(Excerpted data Opens)
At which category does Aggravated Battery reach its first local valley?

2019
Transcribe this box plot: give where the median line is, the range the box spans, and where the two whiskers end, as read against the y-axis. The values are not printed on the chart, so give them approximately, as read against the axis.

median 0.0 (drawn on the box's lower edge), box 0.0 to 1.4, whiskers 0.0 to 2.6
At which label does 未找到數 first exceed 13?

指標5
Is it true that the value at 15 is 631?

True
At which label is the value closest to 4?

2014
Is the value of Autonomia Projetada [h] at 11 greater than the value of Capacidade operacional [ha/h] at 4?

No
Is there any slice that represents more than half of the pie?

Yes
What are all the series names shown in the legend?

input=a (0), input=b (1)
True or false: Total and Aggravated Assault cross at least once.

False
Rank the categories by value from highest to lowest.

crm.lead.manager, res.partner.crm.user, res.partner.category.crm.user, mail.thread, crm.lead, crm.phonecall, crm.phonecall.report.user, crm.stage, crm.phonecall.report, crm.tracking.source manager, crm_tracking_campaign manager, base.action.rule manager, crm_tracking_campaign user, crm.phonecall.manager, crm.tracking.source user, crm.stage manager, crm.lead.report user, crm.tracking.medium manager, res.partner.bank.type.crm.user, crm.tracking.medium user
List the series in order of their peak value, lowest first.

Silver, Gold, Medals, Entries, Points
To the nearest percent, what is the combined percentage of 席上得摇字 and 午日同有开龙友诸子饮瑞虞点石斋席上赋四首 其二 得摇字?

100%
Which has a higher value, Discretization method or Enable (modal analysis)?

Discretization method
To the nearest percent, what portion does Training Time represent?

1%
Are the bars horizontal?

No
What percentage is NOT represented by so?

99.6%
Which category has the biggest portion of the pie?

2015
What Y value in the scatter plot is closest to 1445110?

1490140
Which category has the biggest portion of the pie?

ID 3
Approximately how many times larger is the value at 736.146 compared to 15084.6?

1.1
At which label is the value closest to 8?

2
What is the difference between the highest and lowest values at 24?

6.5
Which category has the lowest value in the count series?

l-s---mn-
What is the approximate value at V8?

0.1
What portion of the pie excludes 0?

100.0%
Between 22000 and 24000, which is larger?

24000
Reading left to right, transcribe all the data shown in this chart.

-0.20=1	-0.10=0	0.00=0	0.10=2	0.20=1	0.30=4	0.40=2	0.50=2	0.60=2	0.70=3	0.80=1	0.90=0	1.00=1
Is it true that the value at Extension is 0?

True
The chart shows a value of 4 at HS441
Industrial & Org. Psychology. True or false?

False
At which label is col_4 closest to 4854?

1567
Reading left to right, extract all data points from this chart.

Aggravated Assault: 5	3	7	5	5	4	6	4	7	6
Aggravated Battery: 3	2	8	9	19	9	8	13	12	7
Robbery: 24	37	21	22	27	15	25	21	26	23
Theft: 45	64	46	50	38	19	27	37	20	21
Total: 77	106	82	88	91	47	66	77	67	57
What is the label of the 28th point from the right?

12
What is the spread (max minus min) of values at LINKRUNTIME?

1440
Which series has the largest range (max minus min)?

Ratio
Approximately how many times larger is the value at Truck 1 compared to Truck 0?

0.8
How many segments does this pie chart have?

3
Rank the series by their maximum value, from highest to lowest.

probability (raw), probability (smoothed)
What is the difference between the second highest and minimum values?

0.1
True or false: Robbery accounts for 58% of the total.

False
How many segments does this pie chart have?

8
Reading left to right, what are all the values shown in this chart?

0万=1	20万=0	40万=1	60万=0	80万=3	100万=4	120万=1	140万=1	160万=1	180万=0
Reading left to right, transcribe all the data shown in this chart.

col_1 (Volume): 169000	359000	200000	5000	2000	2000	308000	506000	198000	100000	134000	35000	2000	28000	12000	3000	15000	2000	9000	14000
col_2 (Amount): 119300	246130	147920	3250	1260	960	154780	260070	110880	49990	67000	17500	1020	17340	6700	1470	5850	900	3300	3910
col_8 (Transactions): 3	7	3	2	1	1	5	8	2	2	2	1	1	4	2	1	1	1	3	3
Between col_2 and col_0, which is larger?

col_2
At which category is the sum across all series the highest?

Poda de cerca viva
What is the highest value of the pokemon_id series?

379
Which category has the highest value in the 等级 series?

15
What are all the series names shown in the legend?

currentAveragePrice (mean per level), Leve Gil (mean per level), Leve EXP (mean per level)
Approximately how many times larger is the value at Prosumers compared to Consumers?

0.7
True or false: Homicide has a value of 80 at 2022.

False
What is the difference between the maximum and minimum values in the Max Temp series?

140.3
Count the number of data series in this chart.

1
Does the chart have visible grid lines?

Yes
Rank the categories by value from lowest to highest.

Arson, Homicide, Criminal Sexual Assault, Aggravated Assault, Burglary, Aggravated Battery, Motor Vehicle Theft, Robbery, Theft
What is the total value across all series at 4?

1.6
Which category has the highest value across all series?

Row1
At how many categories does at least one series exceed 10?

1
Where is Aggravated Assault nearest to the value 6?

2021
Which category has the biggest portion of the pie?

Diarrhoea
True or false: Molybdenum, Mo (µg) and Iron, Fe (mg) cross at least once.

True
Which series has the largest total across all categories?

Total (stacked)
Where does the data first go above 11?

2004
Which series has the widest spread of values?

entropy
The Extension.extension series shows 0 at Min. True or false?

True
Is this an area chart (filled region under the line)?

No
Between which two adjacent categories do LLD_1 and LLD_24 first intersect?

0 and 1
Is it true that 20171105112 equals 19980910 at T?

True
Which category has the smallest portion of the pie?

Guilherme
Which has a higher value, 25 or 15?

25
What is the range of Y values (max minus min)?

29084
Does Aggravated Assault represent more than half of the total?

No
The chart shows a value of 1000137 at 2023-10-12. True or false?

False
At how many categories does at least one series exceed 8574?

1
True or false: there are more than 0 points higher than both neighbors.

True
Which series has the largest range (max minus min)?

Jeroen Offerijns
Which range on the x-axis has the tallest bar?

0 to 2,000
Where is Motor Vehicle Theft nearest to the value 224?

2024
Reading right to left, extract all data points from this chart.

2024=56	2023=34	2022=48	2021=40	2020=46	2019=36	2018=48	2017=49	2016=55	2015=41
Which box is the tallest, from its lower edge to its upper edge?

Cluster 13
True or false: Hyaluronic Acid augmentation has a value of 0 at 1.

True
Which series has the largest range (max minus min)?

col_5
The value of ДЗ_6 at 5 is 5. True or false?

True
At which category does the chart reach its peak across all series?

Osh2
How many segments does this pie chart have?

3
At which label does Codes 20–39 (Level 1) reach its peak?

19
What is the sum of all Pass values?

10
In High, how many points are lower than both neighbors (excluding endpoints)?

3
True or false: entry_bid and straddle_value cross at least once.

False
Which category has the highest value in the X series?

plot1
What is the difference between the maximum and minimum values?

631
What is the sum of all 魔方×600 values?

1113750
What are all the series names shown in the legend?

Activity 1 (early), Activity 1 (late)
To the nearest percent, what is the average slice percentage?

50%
(Excerpted data Closes)
**Written task**. Swap "local valley" for "local minimum" in the lines running from the start of the items through the line containing "Transcribe this box", both included, and give only those lines back with nothing else changed.

**Answer to this task**.
At which category does Aggravated Battery reach its first local minimum?

2019
Transcribe this box plot: give where the median line is, the range the box spans, and where the two whiskers end, as read against the y-axis. The values are not printed on the chart, so give them approximately, as read against the axis.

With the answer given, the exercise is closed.